PROMPT: Without copying any picture, transcribe exactly the lines of the data below from the one containing "## Detailed Process Description" through the one containing "ai trả lời.".

MATERIAL TO PROCESS:
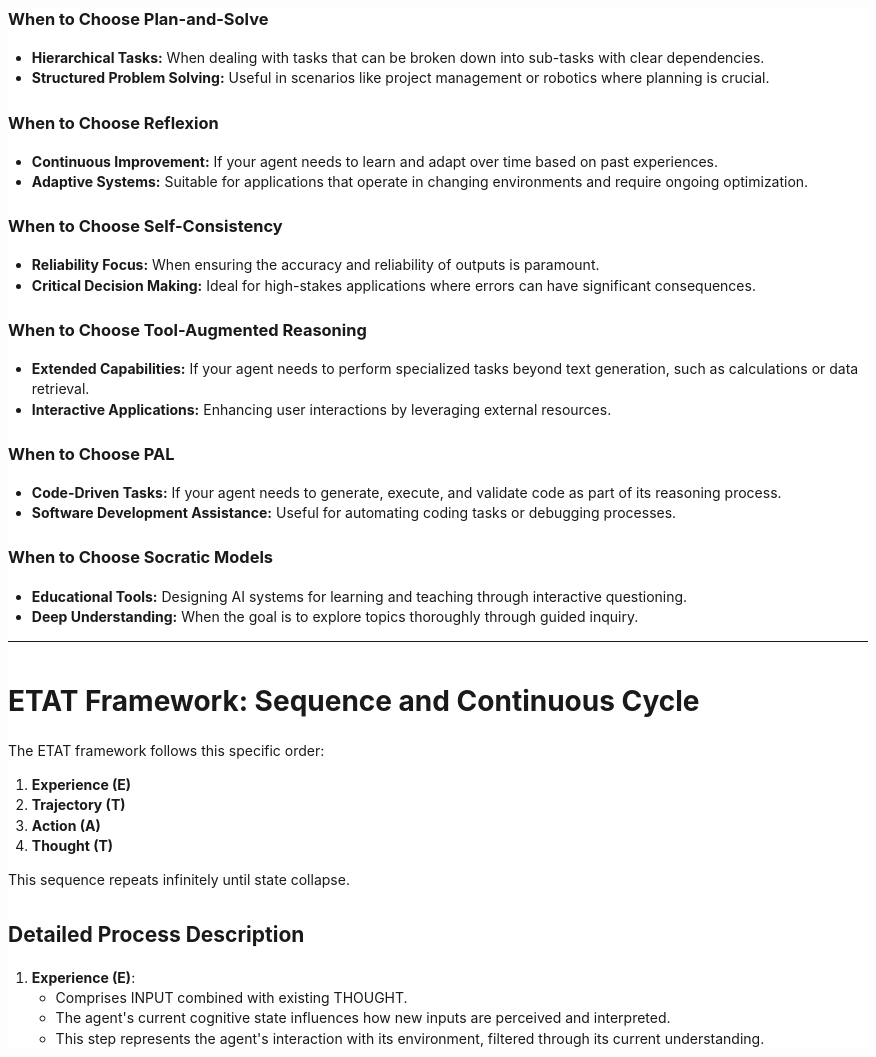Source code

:### **When to Choose Plan-and-Solve**
- **Hierarchical Tasks:** When dealing with tasks that can be broken down into sub-tasks with clear dependencies.
- **Structured Problem Solving:** Useful in scenarios like project management or robotics where planning is crucial.

### **When to Choose Reflexion**
- **Continuous Improvement:** If your agent needs to learn and adapt over time based on past experiences.
- **Adaptive Systems:** Suitable for applications that operate in changing environments and require ongoing optimization.

### **When to Choose Self-Consistency**
- **Reliability Focus:** When ensuring the accuracy and reliability of outputs is paramount.
- **Critical Decision Making:** Ideal for high-stakes applications where errors can have significant consequences.

### **When to Choose Tool-Augmented Reasoning**
- **Extended Capabilities:** If your agent needs to perform specialized tasks beyond text generation, such as calculations or data retrieval.
- **Interactive Applications:** Enhancing user interactions by leveraging external resources.

### **When to Choose PAL**
- **Code-Driven Tasks:** If your agent needs to generate, execute, and validate code as part of its reasoning process.
- **Software Development Assistance:** Useful for automating coding tasks or debugging processes.

### **When to Choose Socratic Models**
- **Educational Tools:** Designing AI systems for learning and teaching through interactive questioning.
- **Deep Understanding:** When the goal is to explore topics thoroughly through guided inquiry.

---

# ETAT Framework: Sequence and Continuous Cycle

The ETAT framework follows this specific order:

1. **Experience (E)**
2. **Trajectory (T)**
3. **Action (A)**
4. **Thought (T)**

This sequence repeats infinitely until state collapse.

## Detailed Process Description

1. **Experience (E)**:
   - Comprises INPUT combined with existing THOUGHT.
   - The agent's current cognitive state influences how new inputs are perceived and interpreted.
   - This step represents the agent's interaction with its environment, filtered through its current understanding.
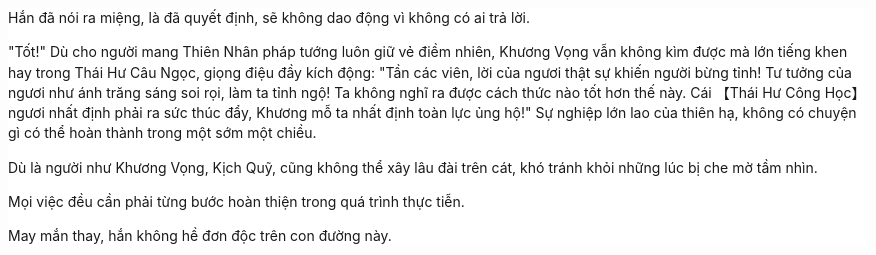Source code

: Hắn đã nói ra miệng, là đã quyết định, sẽ không dao động vì không có ai trả lời.


"Tốt!" Dù cho người mang Thiên Nhân pháp tướng luôn giữ vẻ điềm nhiên, Khương Vọng vẫn không kìm được mà lớn tiếng khen hay trong Thái Hư Câu Ngọc, giọng điệu đầy kích động: "Tần các viên, lời của ngươi thật sự khiến người bừng tỉnh! Tư tưởng của ngươi như ánh trăng sáng soi rọi, làm ta tỉnh ngộ! Ta không nghĩ ra được cách thức nào tốt hơn thế này. Cái 【Thái Hư Công Học】 ngươi nhất định phải ra sức thúc đẩy, Khương mỗ ta nhất định toàn lực ủng hộ!" Sự nghiệp lớn lao của thiên hạ, không có chuyện gì có thể hoàn thành trong một sớm một chiều.

Dù là người như Khương Vọng, Kịch Quỹ, cũng không thể xây lâu đài trên cát, khó tránh khỏi những lúc bị che mờ tầm nhìn.

Mọi việc đều cần phải từng bước hoàn thiện trong quá trình thực tiễn.

May mắn thay, hắn không hề đơn độc trên con đường này.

ANSWER BOX:
## Detailed Process Description

1. **Experience (E)**:
   - Comprises INPUT combined with existing THOUGHT.
   - The agent's current cognitive state influences how new inputs are perceived and interpreted.
   - This step represents the agent's interaction with its environment, filtered through its current understanding.
Source code

: Hắn đã nói ra miệng, là đã quyết định, sẽ không dao động vì không có ai trả lời.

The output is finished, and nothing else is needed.